> _TASK STATEMENT_: Return all of the data exactly as written, without the pictures.

Top of RAW DATA

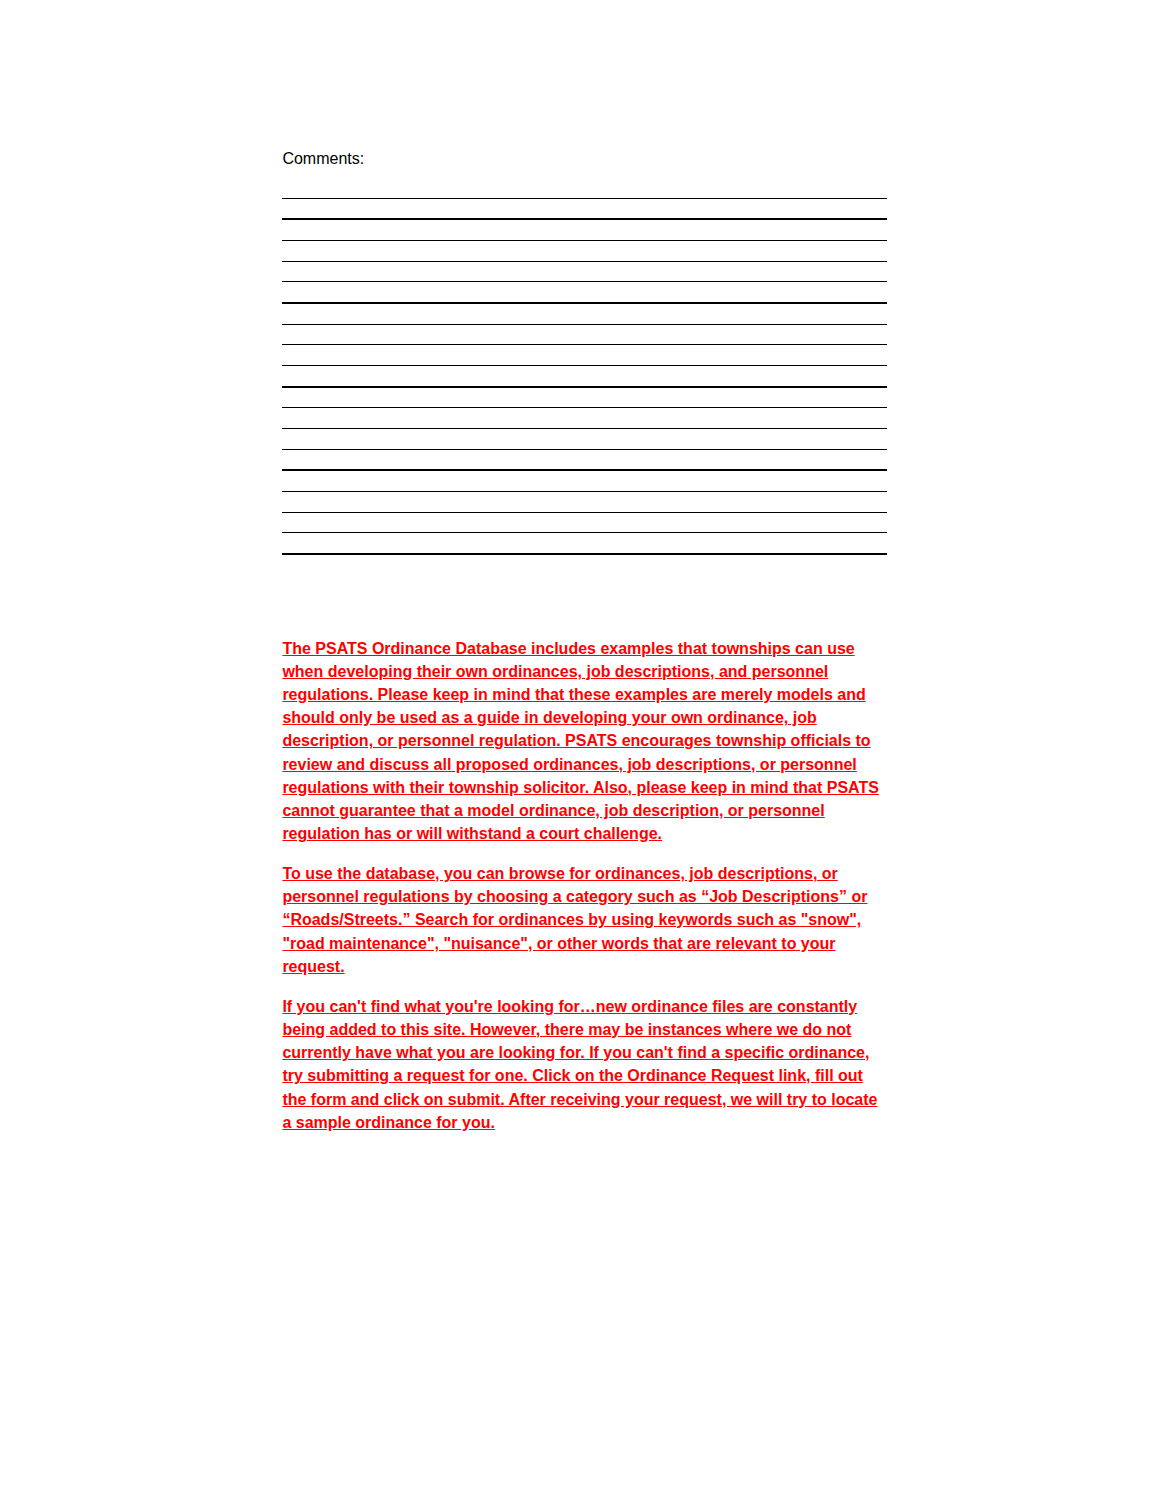Comments:
The PSATS Ordinance Database includes examples that townships can use when developing their own ordinances, job descriptions, and personnel regulations. Please keep in mind that these examples are merely models and should only be used as a guide in developing your own ordinance, job description, or personnel regulation. PSATS encourages township officials to review and discuss all proposed ordinances, job descriptions, or personnel regulations with their township solicitor. Also, please keep in mind that PSATS cannot guarantee that a model ordinance, job description, or personnel regulation has or will withstand a court challenge.
To use the database, you can browse for ordinances, job descriptions, or personnel regulations by choosing a category such as “Job Descriptions” or “Roads/Streets.” Search for ordinances by using keywords such as "snow", "road maintenance", "nuisance", or other words that are relevant to your request.
If you can't find what you're looking for…new ordinance files are constantly being added to this site. However, there may be instances where we do not currently have what you are looking for. If you can't find a specific ordinance, try submitting a request for one. Click on the Ordinance Request link, fill out the form and click on submit. After receiving your request, we will try to locate a sample ordinance for you.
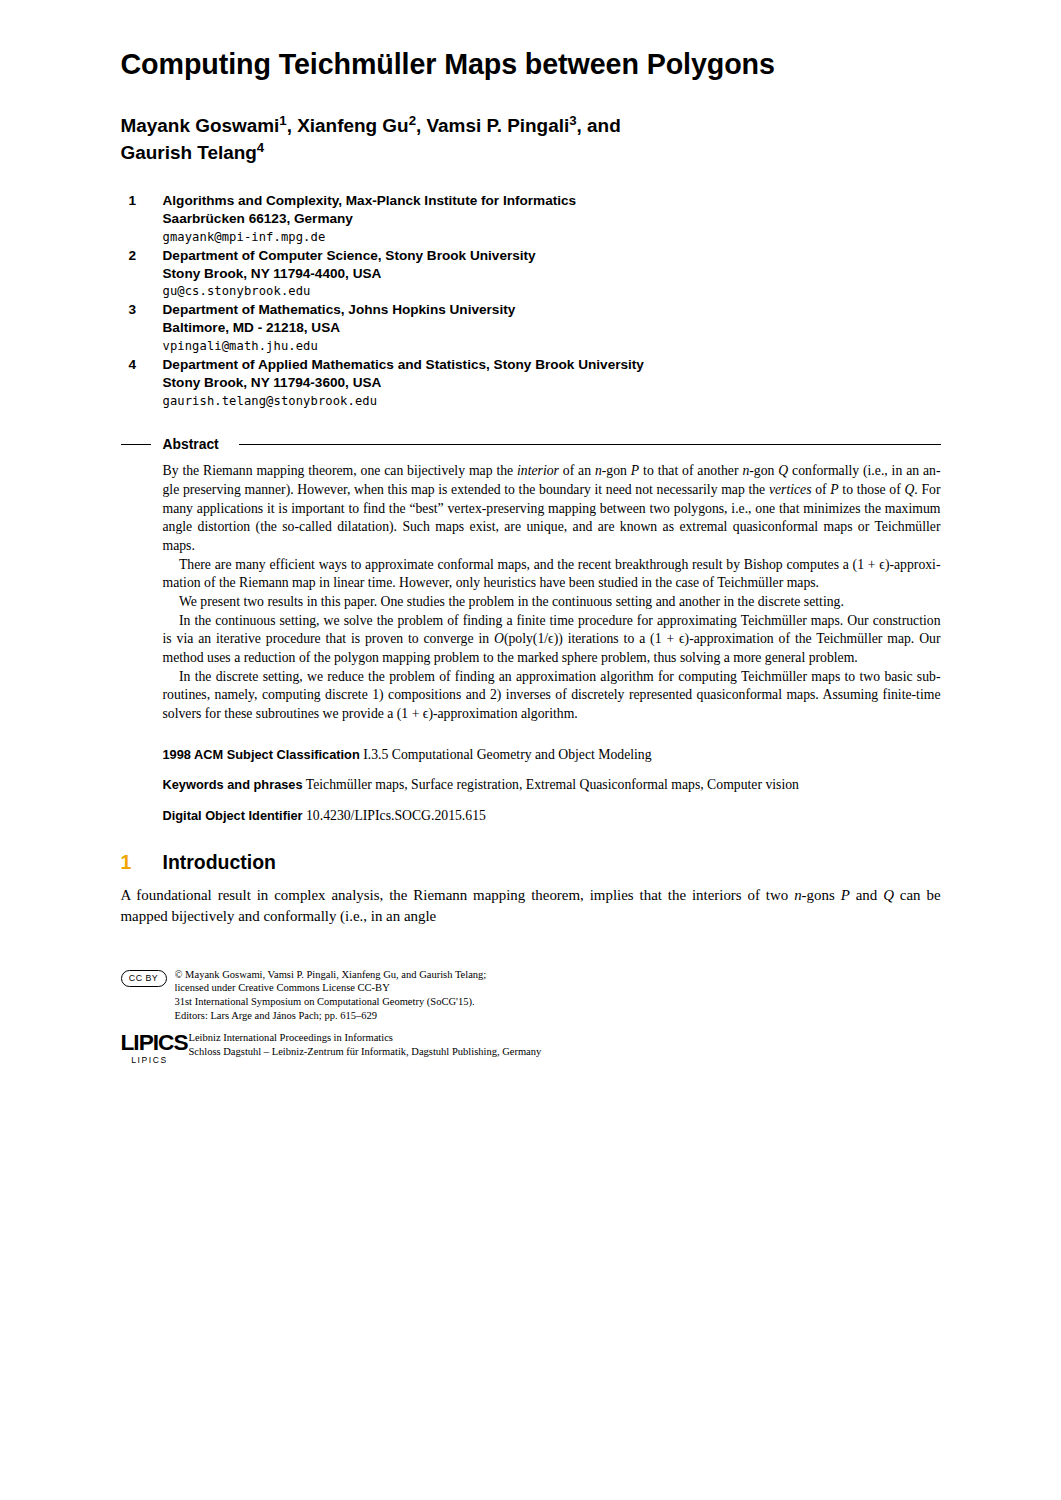Computing Teichmüller Maps between Polygons
Mayank Goswami1, Xianfeng Gu2, Vamsi P. Pingali3, and
Gaurish Telang4
Algorithms and Complexity, Max-Planck Institute for Informatics
Saarbrücken 66123, Germany gmayank@mpi-inf.mpg.de
Department of Computer Science, Stony Brook University
Stony Brook, NY 11794-4400, USA gu@cs.stonybrook.edu
Department of Mathematics, Johns Hopkins University
Baltimore, MD - 21218, USA vpingali@math.jhu.edu
Department of Applied Mathematics and Statistics, Stony Brook University
Stony Brook, NY 11794-3600, USA gaurish.telang@stonybrook.edu
Abstract
By the Riemann mapping theorem, one can bijectively map the interior of an n-gon P to that of another n-gon Q conformally (i.e., in an angle preserving manner). However, when this map is extended to the boundary it need not necessarily map the vertices of P to those of Q. For many applications it is important to find the “best” vertex-preserving mapping between two polygons, i.e., one that minimizes the maximum angle distortion (the so-called dilatation). Such maps exist, are unique, and are known as extremal quasiconformal maps or Teichmüller maps.
There are many efficient ways to approximate conformal maps, and the recent breakthrough result by Bishop computes a (1 + ϵ)-approximation of the Riemann map in linear time. However, only heuristics have been studied in the case of Teichmüller maps.
We present two results in this paper. One studies the problem in the continuous setting and another in the discrete setting.
In the continuous setting, we solve the problem of finding a finite time procedure for approximating Teichmüller maps. Our construction is via an iterative procedure that is proven to converge in O(poly(1/ϵ)) iterations to a (1 + ϵ)-approximation of the Teichmüller map. Our method uses a reduction of the polygon mapping problem to the marked sphere problem, thus solving a more general problem.
In the discrete setting, we reduce the problem of finding an approximation algorithm for computing Teichmüller maps to two basic subroutines, namely, computing discrete 1) compositions and 2) inverses of discretely represented quasiconformal maps. Assuming finite-time solvers for these subroutines we provide a (1 + ϵ)-approximation algorithm.
1998 ACM Subject Classification I.3.5 Computational Geometry and Object Modeling
Keywords and phrases Teichmüller maps, Surface registration, Extremal Quasiconformal maps, Computer vision
Digital Object Identifier 10.4230/LIPIcs.SOCG.2015.615
1 Introduction
A foundational result in complex analysis, the Riemann mapping theorem, implies that the interiors of two n-gons P and Q can be mapped bijectively and conformally (i.e., in an angle
CC BY
© Mayank Goswami, Vamsi P. Pingali, Xianfeng Gu, and Gaurish Telang;
licensed under Creative Commons License CC-BY
31st International Symposium on Computational Geometry (SoCG'15).
Editors: Lars Arge and János Pach; pp. 615–629
LIPICS
LIPICS
Leibniz International Proceedings in Informatics
Schloss Dagstuhl – Leibniz-Zentrum für Informatik, Dagstuhl Publishing, Germany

Bottom of RAW DATA

> _OUTPUT OF THE TASK_:
Comments:
The PSATS Ordinance Database includes examples that townships can use when developing their own ordinances, job descriptions, and personnel regulations. Please keep in mind that these examples are merely models and should only be used as a guide in developing your own ordinance, job description, or personnel regulation. PSATS encourages township officials to review and discuss all proposed ordinances, job descriptions, or personnel regulations with their township solicitor. Also, please keep in mind that PSATS cannot guarantee that a model ordinance, job description, or personnel regulation has or will withstand a court challenge.
To use the database, you can browse for ordinances, job descriptions, or personnel regulations by choosing a category such as “Job Descriptions” or “Roads/Streets.” Search for ordinances by using keywords such as "snow", "road maintenance", "nuisance", or other words that are relevant to your request.
If you can't find what you're looking for…new ordinance files are constantly being added to this site. However, there may be instances where we do not currently have what you are looking for. If you can't find a specific ordinance, try submitting a request for one. Click on the Ordinance Request link, fill out the form and click on submit. After receiving your request, we will try to locate a sample ordinance for you.
Computing Teichmüller Maps between Polygons
Mayank Goswami1, Xianfeng Gu2, Vamsi P. Pingali3, and
Gaurish Telang4
Algorithms and Complexity, Max-Planck Institute for Informatics
Saarbrücken 66123, Germany gmayank@mpi-inf.mpg.de
Department of Computer Science, Stony Brook University
Stony Brook, NY 11794-4400, USA gu@cs.stonybrook.edu
Department of Mathematics, Johns Hopkins University
Baltimore, MD - 21218, USA vpingali@math.jhu.edu
Department of Applied Mathematics and Statistics, Stony Brook University
Stony Brook, NY 11794-3600, USA gaurish.telang@stonybrook.edu
Abstract
By the Riemann mapping theorem, one can bijectively map the interior of an n-gon P to that of another n-gon Q conformally (i.e., in an angle preserving manner). However, when this map is extended to the boundary it need not necessarily map the vertices of P to those of Q. For many applications it is important to find the “best” vertex-preserving mapping between two polygons, i.e., one that minimizes the maximum angle distortion (the so-called dilatation). Such maps exist, are unique, and are known as extremal quasiconformal maps or Teichmüller maps.
There are many efficient ways to approximate conformal maps, and the recent breakthrough result by Bishop computes a (1 + ϵ)-approximation of the Riemann map in linear time. However, only heuristics have been studied in the case of Teichmüller maps.
We present two results in this paper. One studies the problem in the continuous setting and another in the discrete setting.
In the continuous setting, we solve the problem of finding a finite time procedure for approximating Teichmüller maps. Our construction is via an iterative procedure that is proven to converge in O(poly(1/ϵ)) iterations to a (1 + ϵ)-approximation of the Teichmüller map. Our method uses a reduction of the polygon mapping problem to the marked sphere problem, thus solving a more general problem.
In the discrete setting, we reduce the problem of finding an approximation algorithm for computing Teichmüller maps to two basic subroutines, namely, computing discrete 1) compositions and 2) inverses of discretely represented quasiconformal maps. Assuming finite-time solvers for these subroutines we provide a (1 + ϵ)-approximation algorithm.
1998 ACM Subject Classification I.3.5 Computational Geometry and Object Modeling
Keywords and phrases Teichmüller maps, Surface registration, Extremal Quasiconformal maps, Computer vision
Digital Object Identifier 10.4230/LIPIcs.SOCG.2015.615
1 Introduction
A foundational result in complex analysis, the Riemann mapping theorem, implies that the interiors of two n-gons P and Q can be mapped bijectively and conformally (i.e., in an angle
CC BY
© Mayank Goswami, Vamsi P. Pingali, Xianfeng Gu, and Gaurish Telang;
licensed under Creative Commons License CC-BY
31st International Symposium on Computational Geometry (SoCG'15).
Editors: Lars Arge and János Pach; pp. 615–629
LIPICS
LIPICS
Leibniz International Proceedings in Informatics
Schloss Dagstuhl – Leibniz-Zentrum für Informatik, Dagstuhl Publishing, Germany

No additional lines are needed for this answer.